**REQUIREMENT A:** Please extract the part of the Michelson excerpt between "Michelson is the" and "amendment voting process.", inclusive.

This article is organised as follows: Section 2 gives an overview of the Michelson smart-contract language. Section 3 presents the Albert intermediate language, the figures of this section have been produced by the LaTeX output of Ott. The Albert compiler is then presented in Section 4. Section 5 discusses some related work and finally Section 6 concludes the article by listing directions for future work.
The Albert specification and compiler are available at https://gitlab.com/nomadic-labs/albert/tree/WTSC20.
2 Overview of Michelson
Smart contracts are Tezos accounts of a particular kind. They have private access to a memory space on the chain called the storage of the smart contract, each transaction to a smart contract account contains some data, the parameter of the transaction, and a script is run at each transaction to decide if the transaction is valid, update the smart contract storage, and possibly emit new operations on the Tezos blockchain.
Michelson is the language in which the smart contract scripts are written. The most important parts of the implementation of Michelson, the typechecker and the interpreter, belong to the economic ruleset of Tezos which evolves through the Tezos on-chain amendment voting process.

**INPUT DATA:**

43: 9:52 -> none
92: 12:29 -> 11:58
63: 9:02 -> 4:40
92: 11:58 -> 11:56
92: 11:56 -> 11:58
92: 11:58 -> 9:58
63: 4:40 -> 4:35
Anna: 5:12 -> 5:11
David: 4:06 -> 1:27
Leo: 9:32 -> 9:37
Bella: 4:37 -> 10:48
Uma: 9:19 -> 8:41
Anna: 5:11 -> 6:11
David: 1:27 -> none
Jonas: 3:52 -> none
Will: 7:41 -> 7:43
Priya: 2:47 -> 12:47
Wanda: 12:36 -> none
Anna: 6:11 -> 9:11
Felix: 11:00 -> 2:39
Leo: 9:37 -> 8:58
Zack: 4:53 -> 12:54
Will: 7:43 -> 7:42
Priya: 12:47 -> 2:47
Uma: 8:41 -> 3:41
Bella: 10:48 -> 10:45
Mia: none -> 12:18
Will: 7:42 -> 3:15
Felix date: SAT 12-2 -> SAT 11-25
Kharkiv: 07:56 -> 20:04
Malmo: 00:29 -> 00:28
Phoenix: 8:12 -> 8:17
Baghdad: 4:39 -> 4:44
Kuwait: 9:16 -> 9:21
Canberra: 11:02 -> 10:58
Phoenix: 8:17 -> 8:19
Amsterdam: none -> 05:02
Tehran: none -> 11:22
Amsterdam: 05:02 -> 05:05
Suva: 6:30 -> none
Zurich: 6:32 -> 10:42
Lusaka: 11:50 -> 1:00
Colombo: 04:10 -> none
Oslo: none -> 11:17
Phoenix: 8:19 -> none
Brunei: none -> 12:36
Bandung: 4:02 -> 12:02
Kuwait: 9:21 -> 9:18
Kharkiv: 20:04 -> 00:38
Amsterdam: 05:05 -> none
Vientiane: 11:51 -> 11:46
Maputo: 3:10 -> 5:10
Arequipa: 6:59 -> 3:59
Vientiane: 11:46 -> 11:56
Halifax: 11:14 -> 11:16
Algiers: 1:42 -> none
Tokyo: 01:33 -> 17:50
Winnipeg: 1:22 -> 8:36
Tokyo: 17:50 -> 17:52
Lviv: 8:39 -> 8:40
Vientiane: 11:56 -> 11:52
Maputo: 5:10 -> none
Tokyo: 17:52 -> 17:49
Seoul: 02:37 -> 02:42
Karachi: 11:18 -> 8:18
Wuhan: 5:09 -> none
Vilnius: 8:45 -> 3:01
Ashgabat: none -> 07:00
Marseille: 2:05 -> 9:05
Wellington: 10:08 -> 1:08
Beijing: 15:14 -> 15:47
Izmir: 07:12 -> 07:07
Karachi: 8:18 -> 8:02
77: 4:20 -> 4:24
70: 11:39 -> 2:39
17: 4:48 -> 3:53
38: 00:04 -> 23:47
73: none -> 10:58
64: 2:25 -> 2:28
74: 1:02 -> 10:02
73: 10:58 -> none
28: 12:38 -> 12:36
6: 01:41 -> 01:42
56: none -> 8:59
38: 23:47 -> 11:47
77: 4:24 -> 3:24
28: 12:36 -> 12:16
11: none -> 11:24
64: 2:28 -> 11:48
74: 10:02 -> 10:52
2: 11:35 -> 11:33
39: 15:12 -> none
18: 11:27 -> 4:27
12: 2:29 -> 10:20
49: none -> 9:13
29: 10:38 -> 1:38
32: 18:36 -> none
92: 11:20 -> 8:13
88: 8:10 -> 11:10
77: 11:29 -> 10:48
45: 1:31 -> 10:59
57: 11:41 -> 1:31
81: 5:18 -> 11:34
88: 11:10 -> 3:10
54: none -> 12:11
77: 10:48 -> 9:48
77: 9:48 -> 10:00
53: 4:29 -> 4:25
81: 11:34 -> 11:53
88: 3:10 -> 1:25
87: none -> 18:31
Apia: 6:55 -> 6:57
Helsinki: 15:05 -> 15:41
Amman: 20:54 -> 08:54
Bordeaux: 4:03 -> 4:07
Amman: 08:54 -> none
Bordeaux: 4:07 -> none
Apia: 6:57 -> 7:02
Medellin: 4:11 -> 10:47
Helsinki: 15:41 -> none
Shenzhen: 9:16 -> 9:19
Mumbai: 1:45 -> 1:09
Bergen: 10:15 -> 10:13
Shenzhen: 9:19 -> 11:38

**REQUIREMENT B:** Copy the entries exactly, from the first entry line through the line containing "Priya: 2:47 -> 12:47", with both ends included.

**RESULT A:**
Michelson is the language in which the smart contract scripts are written. The most important parts of the implementation of Michelson, the typechecker and the interpreter, belong to the economic ruleset of Tezos which evolves through the Tezos on-chain amendment voting process.

**RESULT B:**
43: 9:52 -> none
92: 12:29 -> 11:58
63: 9:02 -> 4:40
92: 11:58 -> 11:56
92: 11:56 -> 11:58
92: 11:58 -> 9:58
63: 4:40 -> 4:35
Anna: 5:12 -> 5:11
David: 4:06 -> 1:27
Leo: 9:32 -> 9:37
Bella: 4:37 -> 10:48
Uma: 9:19 -> 8:41
Anna: 5:11 -> 6:11
David: 1:27 -> none
Jonas: 3:52 -> none
Will: 7:41 -> 7:43
Priya: 2:47 -> 12:47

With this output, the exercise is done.